Toys-to-life are exploiting the most nostalgic generation ever - and I don't mind

WiG

Remember childhood? That time when you were more likely to get a grazed knee than RSI? When having a Caprisun and a Lunchables box was something you could do without everyone thinking you were making an ironic lunchtime statement? Long before you'd ever even heard the words "Excel" and "toner" and were more likely to be found prancing around the playground shouting "I'm a unicorn!" than getting those copies of the Johnson files for your boss?

Good times, eh? But those times are over. Look at yourselves in the mirror and weep salty tears into your crow's feet and your laughter lines. We will never be young again. Luckily for us all, though, we do have one thing the snotty youths don't: disposable income.

Toys-to-life is the new thing as far as video games are concerned, with Lego Dimensions, Skylanders, Disney Infinity and now Nintendo all cashing in on the lucrative game add-on. It's the future we always dreamed of: our toys are real! After growing up watching Transformers, Power Rangers and Toy Story, and even that one creepy bit in A Little Princess when the dad tells his daughter that her dolls are totally alive and move around when she's not looking, we can finally live the reality that TV and film made us believe in as a child.
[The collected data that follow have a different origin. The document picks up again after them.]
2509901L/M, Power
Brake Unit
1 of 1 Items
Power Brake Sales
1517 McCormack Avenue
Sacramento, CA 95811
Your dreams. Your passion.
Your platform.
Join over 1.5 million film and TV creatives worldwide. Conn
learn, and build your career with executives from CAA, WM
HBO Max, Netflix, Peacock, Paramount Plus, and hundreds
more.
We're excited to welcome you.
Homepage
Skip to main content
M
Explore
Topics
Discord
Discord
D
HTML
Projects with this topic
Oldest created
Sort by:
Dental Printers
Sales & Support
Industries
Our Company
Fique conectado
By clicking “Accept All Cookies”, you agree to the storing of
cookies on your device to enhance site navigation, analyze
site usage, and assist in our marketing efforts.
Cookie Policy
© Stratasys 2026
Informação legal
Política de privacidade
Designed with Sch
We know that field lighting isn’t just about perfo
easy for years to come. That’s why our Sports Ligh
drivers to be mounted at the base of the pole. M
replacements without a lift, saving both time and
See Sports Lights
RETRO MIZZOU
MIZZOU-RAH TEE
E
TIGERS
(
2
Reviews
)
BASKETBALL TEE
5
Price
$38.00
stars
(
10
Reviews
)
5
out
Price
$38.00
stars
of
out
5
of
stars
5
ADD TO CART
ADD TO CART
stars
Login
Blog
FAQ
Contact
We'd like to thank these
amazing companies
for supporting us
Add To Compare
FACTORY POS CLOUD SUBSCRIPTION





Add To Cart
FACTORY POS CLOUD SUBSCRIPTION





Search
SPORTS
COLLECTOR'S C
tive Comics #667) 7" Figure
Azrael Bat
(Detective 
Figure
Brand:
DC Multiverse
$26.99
Problem is, we're all adults now.

But of course, the makers of toys-to-life products know that. Nintendo prices its Amiibos rather high and makes some of them "rare" simply by just, well, not making enough of them; Skylanders and Disney Infinity play off the fact that many of those nostalgic toy-craving people are now parents, and thus have to buy these toys for their kids (right? WINK). Meanwhile Lego Dimensions combines beloved franchises like Scooby Doo, Doctor Who, DC Comics and Back To The Future to sucker in a generation that grew up in the 80s and 90s.

The long con

You see? They're not for kids at all. It's almost as if the entirety of the 90s - a decade dedicated to the promise of technology, even if that promise was occasionally a little bit overenthusiastic (where's my goddamn Power Glove?) - was some kind of long-con-style seeding to get us to crave toys with little chips inside them that held a load of tasty game data.

Is it exploitation, then, to exchange nostalgia for tasty currency? Obviously there's a fair bit of dodgy dealing going on, which becomes apparent the second you type "amiibo" into the eBay search bar and find out just how far people will go to get their mitts on a Marth. Nintendo has been a bit cheeky in creating its false "rarities", and the adults snatching up Gold Mario from under a weeping child's nose are possibly taking their collector's habit a little too far, but I just can't bring myself to hate the movement completely.
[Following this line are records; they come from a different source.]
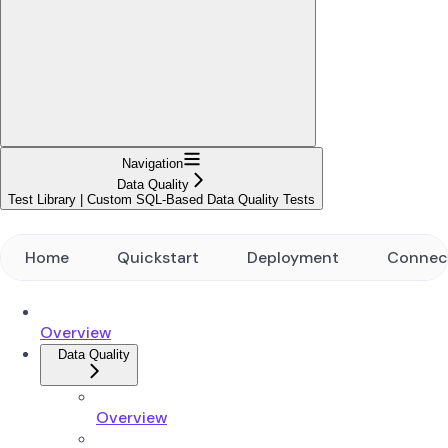
Navigation
Data Quality
Test Library | Custom SQL-Based Data Quality Tests
Home
Quickstart
Deployment
Connec
Overview
Data Quality
Overview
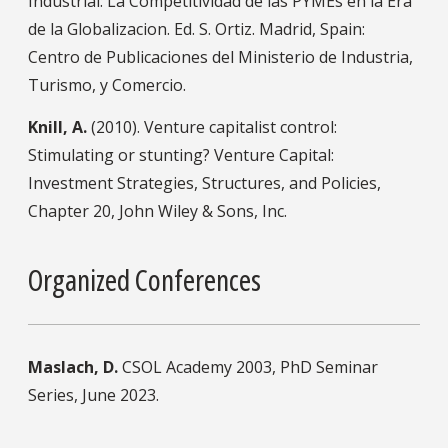
Industrial: La Competitividad de las PYMEs en la Era
de la Globalizacion. Ed. S. Ortiz. Madrid, Spain:
Centro de Publicaciones del Ministerio de Industria,
Turismo, y Comercio.
Knill, A.
(2010). Venture capitalist control:
Stimulating or stunting? Venture Capital:
Investment Strategies, Structures, and Policies,
Chapter 20, John Wiley & Sons, Inc.
Organized Conferences
Maslach, D.
CSOL Academy 2003, PhD Seminar
Series, June 2023.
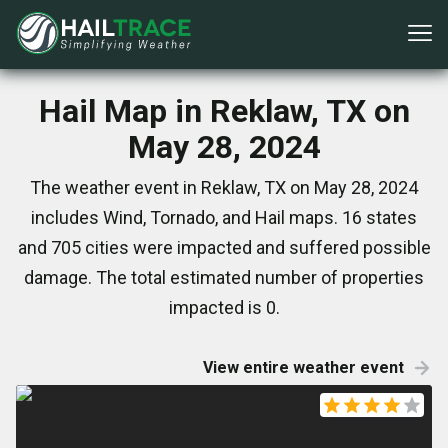
Hail Map in Reklaw, TX on
May 28, 2024
The weather event in Reklaw, TX on May 28, 2024
includes Wind, Tornado, and Hail maps. 16 states
and 705 cities were impacted and suffered possible
damage. The total estimated number of properties
impacted is 0.
View entire weather event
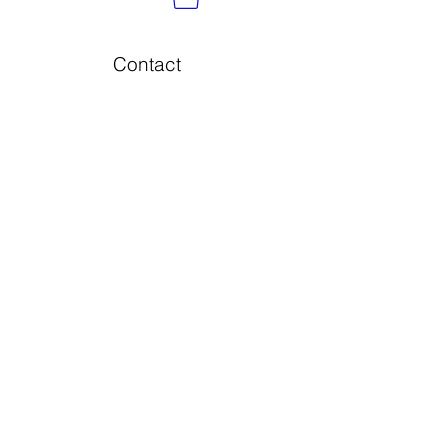
Contact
After all, I'm one of those nostalgia kids. I've heard it said that the 80s and 90s produced what might well be the most nostalgic generation ever, due to the rapid improvement in technology in such a short space of time, giving the two decades the impression of being much, much longer than they were.

Maybe the problem with adults buying toys-to-life is that it seems gross and expensive and silly until it's a franchise you care about. I don't care for Mario and his stunted mushroom friends all that much, so amiibo barely registered for me. But Lego, on the other hand, gets me more excited than… well, than a kid on Christmas day unwrapping a load of Lego. I will buy so many of those sets, and I will join my amiibo-loving friends in that lovely place called Credit Card Debt, and just like that, I will be on the other side of the fence.

Luckily, I've got a couple of months left before all the Lego comes out. Pray for me.